Data section:
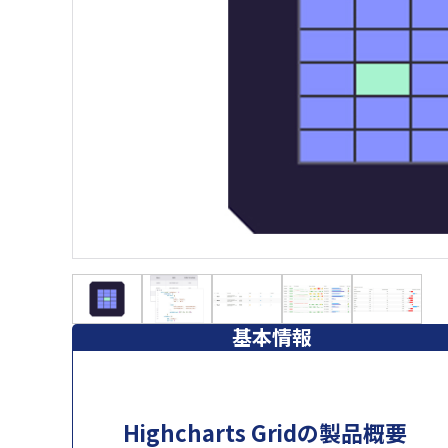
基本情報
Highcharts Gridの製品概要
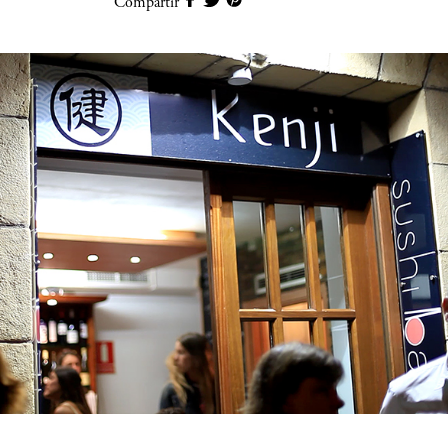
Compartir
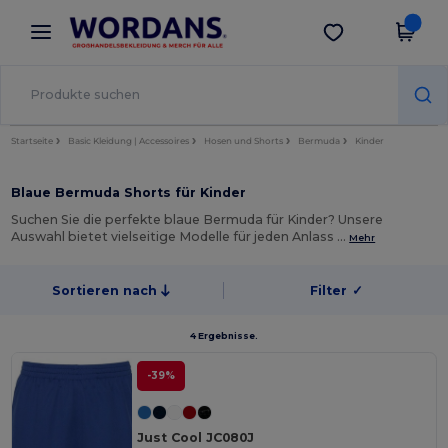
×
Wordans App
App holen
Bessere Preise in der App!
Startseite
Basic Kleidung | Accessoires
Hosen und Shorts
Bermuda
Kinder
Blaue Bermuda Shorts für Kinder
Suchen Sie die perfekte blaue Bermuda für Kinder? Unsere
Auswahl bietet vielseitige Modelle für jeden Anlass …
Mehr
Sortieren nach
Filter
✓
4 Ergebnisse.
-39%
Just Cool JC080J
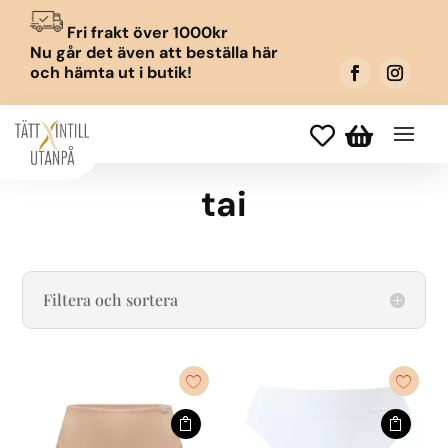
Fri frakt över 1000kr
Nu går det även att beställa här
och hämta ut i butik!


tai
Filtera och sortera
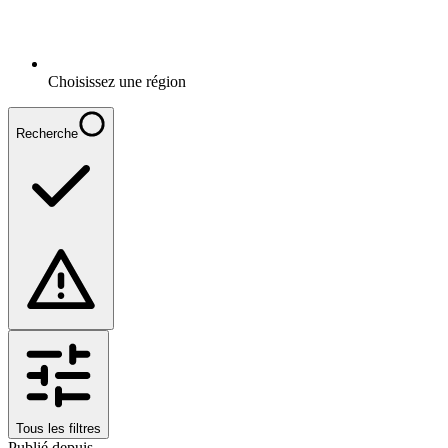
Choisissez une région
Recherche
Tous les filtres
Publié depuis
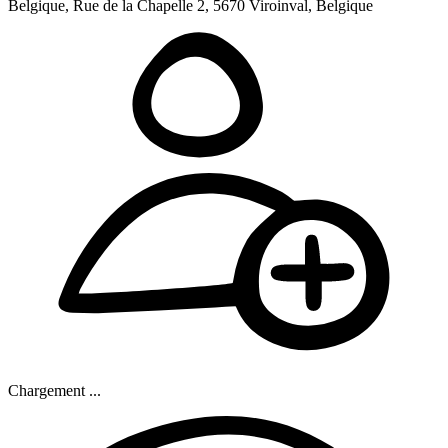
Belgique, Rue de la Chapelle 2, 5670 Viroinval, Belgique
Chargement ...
---
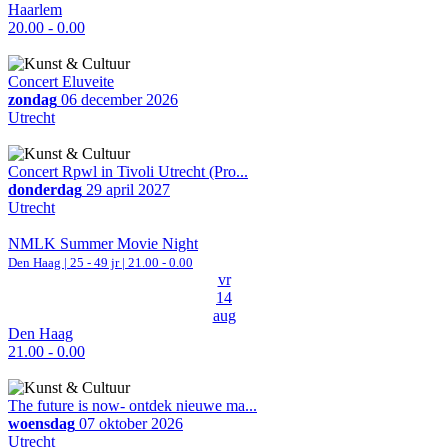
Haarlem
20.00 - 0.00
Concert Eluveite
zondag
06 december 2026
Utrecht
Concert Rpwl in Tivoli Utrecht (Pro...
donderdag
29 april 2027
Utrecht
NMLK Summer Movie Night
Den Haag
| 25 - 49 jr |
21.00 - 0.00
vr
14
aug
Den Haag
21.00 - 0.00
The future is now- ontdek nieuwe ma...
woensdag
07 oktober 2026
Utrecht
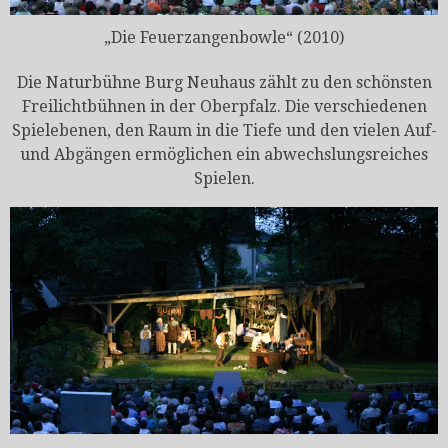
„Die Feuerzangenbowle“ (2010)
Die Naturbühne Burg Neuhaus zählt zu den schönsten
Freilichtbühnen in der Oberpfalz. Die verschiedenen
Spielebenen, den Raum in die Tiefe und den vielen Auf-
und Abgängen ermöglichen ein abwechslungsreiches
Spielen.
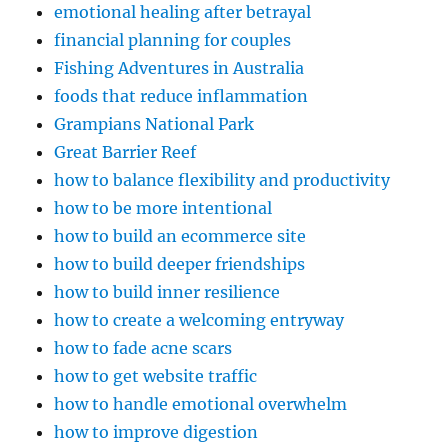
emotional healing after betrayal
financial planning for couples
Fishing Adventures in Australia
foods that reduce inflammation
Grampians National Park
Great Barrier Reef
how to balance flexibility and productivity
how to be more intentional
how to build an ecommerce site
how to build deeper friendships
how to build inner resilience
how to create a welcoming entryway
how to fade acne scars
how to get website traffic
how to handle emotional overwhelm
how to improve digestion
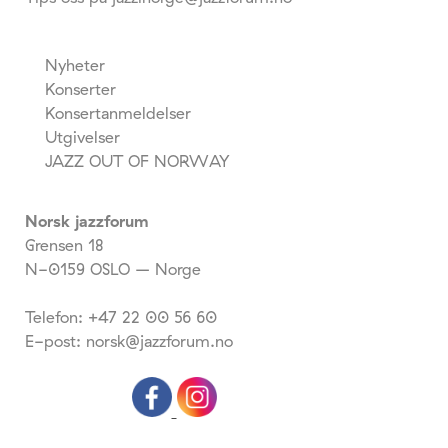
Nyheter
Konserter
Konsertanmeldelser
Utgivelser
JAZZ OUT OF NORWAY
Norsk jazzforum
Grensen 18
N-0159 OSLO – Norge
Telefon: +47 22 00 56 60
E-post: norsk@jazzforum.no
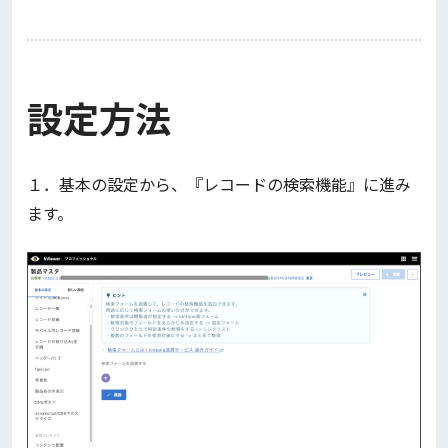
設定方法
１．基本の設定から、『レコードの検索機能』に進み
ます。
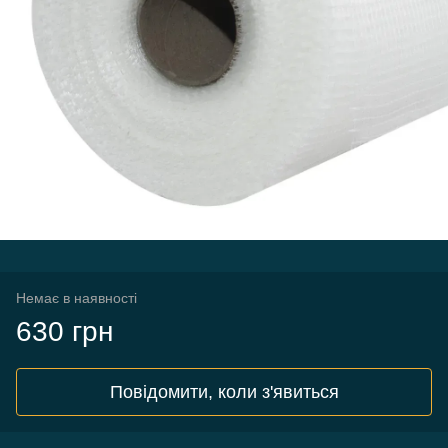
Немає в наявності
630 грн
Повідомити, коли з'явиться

What you need to do: Your reply should hold every line from the data that contains "jazzforum", copied in full.

Finished task:
Norsk jazzforum
E-post: norsk@jazzforum.no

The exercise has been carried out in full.